··· Record excerpts ···
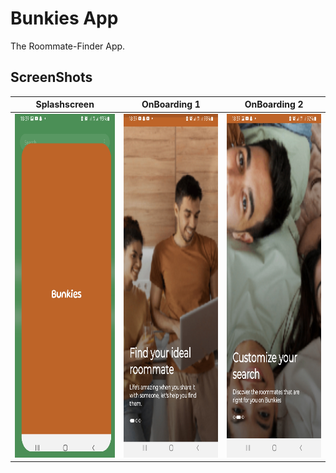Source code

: # Bunkies App
The Roommate-Finder App.
## ScreenShots

Splashscreen          |          OnBoarding 1 |               OnBoarding 2
 :-------------------------:|:-------------------------:|:--------------------------:
<img src="screenshots/Screenshot_20230227-183933_Bunkies.jpg" width = "430" height = "550"/>            |  <img src="screenshots/Screenshot_20230227-183925_Bunkies.jpg" width = "430" height="550"/>  | <img src="screenshots/Screenshot_20230227-183954_Bunkies.jpg" width = "430" height="550"/>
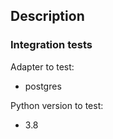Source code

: ## Description
<!---
  Describe the Pull Request here. Add any references and info to help reviewers
  understand your changes. Include any tradeoffs you considered.
-->

<!-- If applicable: -->
<!--
GitHub: resolves #XXX
Linear: closes FEA-XXX
-->

### Integration tests

Adapter to test:
<!-- Add relevant ones -->
- postgres
<!--
- snowflake
- bigquery
- redshift
- duckdb
- athena
-->

Python version to test:
<!-- Add relevant ones -->
- 3.8
<!--
- 3.9
- 3.10
-->
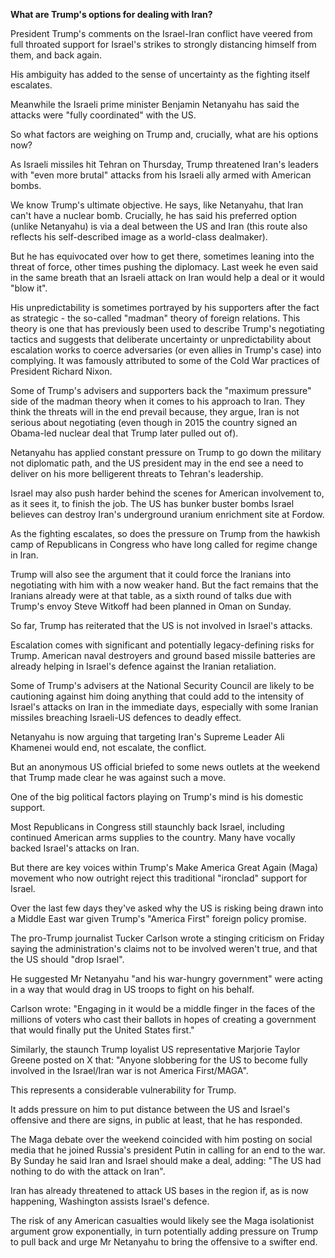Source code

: <p><strong>What are Trump's options for dealing with Iran?</strong></p>
<p>President Trump's comments on the Israel-Iran conflict have veered from full throated support for Israel's strikes to strongly distancing himself from them, and back again.</p>
<p>His ambiguity has added to the sense of uncertainty as the fighting itself escalates.</p>
<p>Meanwhile the Israeli prime minister Benjamin Netanyahu has said the attacks were "fully coordinated" with the US.</p>
<p>So what factors are weighing on Trump and, crucially, what are his options now?</p>
<p>As Israeli missiles hit Tehran on Thursday, Trump threatened Iran's leaders with "even more brutal" attacks from his Israeli ally armed with American bombs.</p>
<p>We know Trump's ultimate objective. He says, like Netanyahu, that Iran can't have a nuclear bomb. Crucially, he has said his preferred option (unlike Netanyahu) is via a deal between the US and Iran (this route also reflects his self-described image as a world-class dealmaker).</p>
<p>But he has equivocated over how to get there, sometimes leaning into the threat of force, other times pushing the diplomacy. Last week he even said in the same breath that an Israeli attack on Iran would help a deal or it would "blow it".</p>
<p>His unpredictability is sometimes portrayed by his supporters after the fact as strategic - the so-called "madman" theory of foreign relations. This theory is one that has previously been used to describe Trump's negotiating tactics and suggests that deliberate uncertainty or unpredictability about escalation works to coerce adversaries (or even allies in Trump's case) into complying. It was famously attributed to some of the Cold War practices of President Richard Nixon.</p>
<p>Some of Trump's advisers and supporters back the "maximum pressure" side of the madman theory when it comes to his approach to Iran. They think the threats will in the end prevail because, they argue, Iran is not serious about negotiating (even though in 2015 the country signed an Obama-led nuclear deal that Trump later pulled out of).</p>
<p>Netanyahu has applied constant pressure on Trump to go down the military not diplomatic path, and the US president may in the end see a need to deliver on his more belligerent threats to Tehran's leadership.</p>
<p>Israel may also push harder behind the scenes for American involvement to, as it sees it, to finish the job. The US has bunker buster bombs Israel believes can destroy Iran's underground uranium enrichment site at Fordow.</p>
<p>As the fighting escalates, so does the pressure on Trump from the hawkish camp of Republicans in Congress who have long called for regime change in Iran.</p>
<p>Trump will also see the argument that it could force the Iranians into negotiating with him with a now weaker hand. But the fact remains that the Iranians already were at that table, as a sixth round of talks due with Trump's envoy Steve Witkoff had been planned in Oman on Sunday.</p>
<p>So far, Trump has reiterated that the US is not involved in Israel's attacks.</p>
<p>Escalation comes with significant and potentially legacy-defining risks for Trump. American naval destroyers and ground based missile batteries are already helping in Israel's defence against the Iranian retaliation.</p>
<p>Some of Trump's advisers at the National Security Council are likely to be cautioning against him doing anything that could add to the intensity of Israel's attacks on Iran in the immediate days, especially with some Iranian missiles breaching Israeli-US defences to deadly effect.</p>
<p>Netanyahu is now arguing that targeting Iran's Supreme Leader Ali Khamenei would end, not escalate, the conflict.</p>
<p>But an anonymous US official briefed to some news outlets at the weekend that Trump made clear he was against such a move.</p>
<p>One of the big political factors playing on Trump's mind is his domestic support.</p>
<p>Most Republicans in Congress still staunchly back Israel, including continued American arms supplies to the country. Many have vocally backed Israel's attacks on Iran.</p>
<p>But there are key voices within Trump's Make America Great Again (Maga) movement who now outright reject this traditional "ironclad" support for Israel.</p>
<p>Over the last few days they've asked why the US is risking being drawn into a Middle East war given Trump's "America First" foreign policy promise.</p>
<p>The pro-Trump journalist Tucker Carlson wrote a stinging criticism on Friday saying the administration's claims not to be involved weren't true, and that the US should "drop Israel".</p>
<p>He suggested Mr Netanyahu "and his war-hungry government" were acting in a way that would drag in US troops to fight on his behalf.</p>
<p>Carlson wrote: "Engaging in it would be a middle finger in the faces of the millions of voters who cast their ballots in hopes of creating a government that would finally put the United States first."</p>
<p>Similarly, the staunch Trump loyalist US representative Marjorie Taylor Greene posted on X that: "Anyone slobbering for the US to become fully involved in the Israel/Iran war is not America First/MAGA".</p>
<p>This represents a considerable vulnerability for Trump.</p>
<p>It adds pressure on him to put distance between the US and Israel's offensive and there are signs, in public at least, that he has responded.</p>
<p>The Maga debate over the weekend coincided with him posting on social media that he joined Russia's president Putin in calling for an end to the war. By Sunday he said Iran and Israel should make a deal, adding: "The US had nothing to do with the attack on Iran".</p>
<p>Iran has already threatened to attack US bases in the region if, as is now happening, Washington assists Israel's defence.</p>
<p>The risk of any American casualties would likely see the Maga isolationist argument grow exponentially, in turn potentially adding pressure on Trump to pull back and urge Mr Netanyahu to bring the offensive to a swifter end.</p>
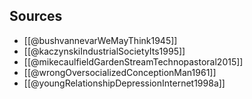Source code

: ## Sources

- [[@bushvannevarWeMayThink1945]]
- [[@kaczynskiIndustrialSocietyIts1995]]
- [[@mikecaulfieldGardenStreamTechnopastoral2015]]
- [[@wrongOversocializedConceptionMan1961]]
- [[@youngRelationshipDepressionInternet1998a]]
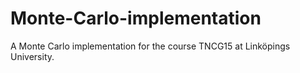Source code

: # Monte-Carlo-implementation
A Monte Carlo implementation for the course TNCG15 at Linköpings University.
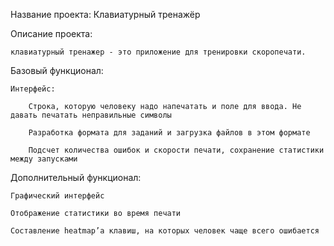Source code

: Название проекта: Клавиатурный тренажёр

Описание проекта:

	клавиатурный тренажер - это приложение для тренировки скоропечати.

Базовый функционал:

	Интерфейс:
 
 		Строка, которую человеку надо напечатать и поле для ввода. Не давать печатать неправильные символы

		Разработка формата для заданий и загрузка файлов в этом формате

		Подсчет количества ошибок и скорости печати, сохранение статистики между запусками

Дополнительный функционал:

	Графический интерфейс

	Отображение статистики во время печати

	Составление heatmap’а клавиш, на которых человек чаще всего ошибается
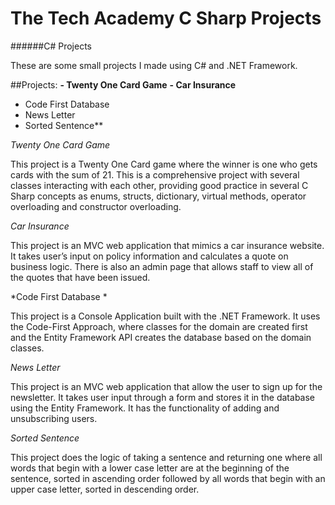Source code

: # The Tech Academy C Sharp Projects


######C# Projects   

These are some small projects I made using C# and .NET Framework.

##Projects:
**-	Twenty One Card Game**
**-	Car Insurance**
-	Code First Database 
-	News Letter
-	Sorted Sentence**

*Twenty One Card Game*

This project is a Twenty One Card game where the winner is one who gets cards with the sum of 21. This is a comprehensive project with several classes interacting with each other, providing good practice in several C Sharp concepts as enums, structs, dictionary, virtual methods, operator overloading and constructor overloading.


*Car Insurance*

This project is an MVC web application that mimics a car insurance website. It takes user’s input on policy information and calculates a quote on business logic. There is also an admin page that allows staff to view all of the quotes that have been issued.

*Code First Database *

This project is a Console Application built with the .NET Framework. It uses the Code-First Approach, where classes for the domain are created first and the Entity Framework API creates the database based on the domain classes. 

*News Letter*

This project is an MVC web application that allow the user to sign up for the newsletter. It takes user input through a form and stores it in the database using the Entity Framework. It has the functionality of adding and unsubscribing users.


*Sorted Sentence*

This project does the logic of taking a sentence and returning one where all words that begin with a lower case letter are at the beginning of the sentence, sorted in ascending order followed by all words that begin with an upper case letter, sorted in descending order.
···
Return the data above in its exact wording, with none of the pictures.

Source code

: # Bunkies App
The Roommate-Finder App.
## ScreenShots

Splashscreen          |          OnBoarding 1 |               OnBoarding 2
 :-------------------------:|:-------------------------:|:--------------------------:
<img src="screenshots/Screenshot_20230227-183933_Bunkies.jpg" width = "430" height = "550"/>            |  <img src="screenshots/Screenshot_20230227-183925_Bunkies.jpg" width = "430" height="550"/>  | <img src="screenshots/Screenshot_20230227-183954_Bunkies.jpg" width = "430" height="550"/>
Source code

: ## Description
<!---
  Describe the Pull Request here. Add any references and info to help reviewers
  understand your changes. Include any tradeoffs you considered.
-->

<!-- If applicable: -->
<!--
GitHub: resolves #XXX
Linear: closes FEA-XXX
-->

### Integration tests

Adapter to test:
<!-- Add relevant ones -->
- postgres
<!--
- snowflake
- bigquery
- redshift
- duckdb
- athena
-->

Python version to test:
<!-- Add relevant ones -->
- 3.8
<!--
- 3.9
- 3.10
-->
Source code

: <p><strong>What are Trump's options for dealing with Iran?</strong></p>
<p>President Trump's comments on the Israel-Iran conflict have veered from full throated support for Israel's strikes to strongly distancing himself from them, and back again.</p>
<p>His ambiguity has added to the sense of uncertainty as the fighting itself escalates.</p>
<p>Meanwhile the Israeli prime minister Benjamin Netanyahu has said the attacks were "fully coordinated" with the US.</p>
<p>So what factors are weighing on Trump and, crucially, what are his options now?</p>
<p>As Israeli missiles hit Tehran on Thursday, Trump threatened Iran's leaders with "even more brutal" attacks from his Israeli ally armed with American bombs.</p>
<p>We know Trump's ultimate objective. He says, like Netanyahu, that Iran can't have a nuclear bomb. Crucially, he has said his preferred option (unlike Netanyahu) is via a deal between the US and Iran (this route also reflects his self-described image as a world-class dealmaker).</p>
<p>But he has equivocated over how to get there, sometimes leaning into the threat of force, other times pushing the diplomacy. Last week he even said in the same breath that an Israeli attack on Iran would help a deal or it would "blow it".</p>
<p>His unpredictability is sometimes portrayed by his supporters after the fact as strategic - the so-called "madman" theory of foreign relations. This theory is one that has previously been used to describe Trump's negotiating tactics and suggests that deliberate uncertainty or unpredictability about escalation works to coerce adversaries (or even allies in Trump's case) into complying. It was famously attributed to some of the Cold War practices of President Richard Nixon.</p>
<p>Some of Trump's advisers and supporters back the "maximum pressure" side of the madman theory when it comes to his approach to Iran. They think the threats will in the end prevail because, they argue, Iran is not serious about negotiating (even though in 2015 the country signed an Obama-led nuclear deal that Trump later pulled out of).</p>
<p>Netanyahu has applied constant pressure on Trump to go down the military not diplomatic path, and the US president may in the end see a need to deliver on his more belligerent threats to Tehran's leadership.</p>
<p>Israel may also push harder behind the scenes for American involvement to, as it sees it, to finish the job. The US has bunker buster bombs Israel believes can destroy Iran's underground uranium enrichment site at Fordow.</p>
<p>As the fighting escalates, so does the pressure on Trump from the hawkish camp of Republicans in Congress who have long called for regime change in Iran.</p>
<p>Trump will also see the argument that it could force the Iranians into negotiating with him with a now weaker hand. But the fact remains that the Iranians already were at that table, as a sixth round of talks due with Trump's envoy Steve Witkoff had been planned in Oman on Sunday.</p>
<p>So far, Trump has reiterated that the US is not involved in Israel's attacks.</p>
<p>Escalation comes with significant and potentially legacy-defining risks for Trump. American naval destroyers and ground based missile batteries are already helping in Israel's defence against the Iranian retaliation.</p>
<p>Some of Trump's advisers at the National Security Council are likely to be cautioning against him doing anything that could add to the intensity of Israel's attacks on Iran in the immediate days, especially with some Iranian missiles breaching Israeli-US defences to deadly effect.</p>
<p>Netanyahu is now arguing that targeting Iran's Supreme Leader Ali Khamenei would end, not escalate, the conflict.</p>
<p>But an anonymous US official briefed to some news outlets at the weekend that Trump made clear he was against such a move.</p>
<p>One of the big political factors playing on Trump's mind is his domestic support.</p>
<p>Most Republicans in Congress still staunchly back Israel, including continued American arms supplies to the country. Many have vocally backed Israel's attacks on Iran.</p>
<p>But there are key voices within Trump's Make America Great Again (Maga) movement who now outright reject this traditional "ironclad" support for Israel.</p>
<p>Over the last few days they've asked why the US is risking being drawn into a Middle East war given Trump's "America First" foreign policy promise.</p>
<p>The pro-Trump journalist Tucker Carlson wrote a stinging criticism on Friday saying the administration's claims not to be involved weren't true, and that the US should "drop Israel".</p>
<p>He suggested Mr Netanyahu "and his war-hungry government" were acting in a way that would drag in US troops to fight on his behalf.</p>
<p>Carlson wrote: "Engaging in it would be a middle finger in the faces of the millions of voters who cast their ballots in hopes of creating a government that would finally put the United States first."</p>
<p>Similarly, the staunch Trump loyalist US representative Marjorie Taylor Greene posted on X that: "Anyone slobbering for the US to become fully involved in the Israel/Iran war is not America First/MAGA".</p>
<p>This represents a considerable vulnerability for Trump.</p>
<p>It adds pressure on him to put distance between the US and Israel's offensive and there are signs, in public at least, that he has responded.</p>
<p>The Maga debate over the weekend coincided with him posting on social media that he joined Russia's president Putin in calling for an end to the war. By Sunday he said Iran and Israel should make a deal, adding: "The US had nothing to do with the attack on Iran".</p>
<p>Iran has already threatened to attack US bases in the region if, as is now happening, Washington assists Israel's defence.</p>
<p>The risk of any American casualties would likely see the Maga isolationist argument grow exponentially, in turn potentially adding pressure on Trump to pull back and urge Mr Netanyahu to bring the offensive to a swifter end.</p>
Source code

: ## Sources

- [[@bushvannevarWeMayThink1945]]
- [[@kaczynskiIndustrialSocietyIts1995]]
- [[@mikecaulfieldGardenStreamTechnopastoral2015]]
- [[@wrongOversocializedConceptionMan1961]]
- [[@youngRelationshipDepressionInternet1998a]]
Source code

: # Monte-Carlo-implementation
A Monte Carlo implementation for the course TNCG15 at Linköpings University.
Source code

: Название проекта: Клавиатурный тренажёр

Описание проекта:

	клавиатурный тренажер - это приложение для тренировки скоропечати.

Базовый функционал:

	Интерфейс:
 
 		Строка, которую человеку надо напечатать и поле для ввода. Не давать печатать неправильные символы

		Разработка формата для заданий и загрузка файлов в этом формате

		Подсчет количества ошибок и скорости печати, сохранение статистики между запусками

Дополнительный функционал:

	Графический интерфейс

	Отображение статистики во время печати

	Составление heatmap’а клавиш, на которых человек чаще всего ошибается
Source code

: # The Tech Academy C Sharp Projects


######C# Projects   

These are some small projects I made using C# and .NET Framework.

##Projects:
**-	Twenty One Card Game**
**-	Car Insurance**
-	Code First Database 
-	News Letter
-	Sorted Sentence**

*Twenty One Card Game*

This project is a Twenty One Card game where the winner is one who gets cards with the sum of 21. This is a comprehensive project with several classes interacting with each other, providing good practice in several C Sharp concepts as enums, structs, dictionary, virtual methods, operator overloading and constructor overloading.


*Car Insurance*

This project is an MVC web application that mimics a car insurance website. It takes user’s input on policy information and calculates a quote on business logic. There is also an admin page that allows staff to view all of the quotes that have been issued.

*Code First Database *

This project is a Console Application built with the .NET Framework. It uses the Code-First Approach, where classes for the domain are created first and the Entity Framework API creates the database based on the domain classes. 

*News Letter*

This project is an MVC web application that allow the user to sign up for the newsletter. It takes user input through a form and stores it in the database using the Entity Framework. It has the functionality of adding and unsubscribing users.


*Sorted Sentence*

This project does the logic of taking a sentence and returning one where all words that begin with a lower case letter are at the beginning of the sentence, sorted in ascending order followed by all words that begin with an upper case letter, sorted in descending order.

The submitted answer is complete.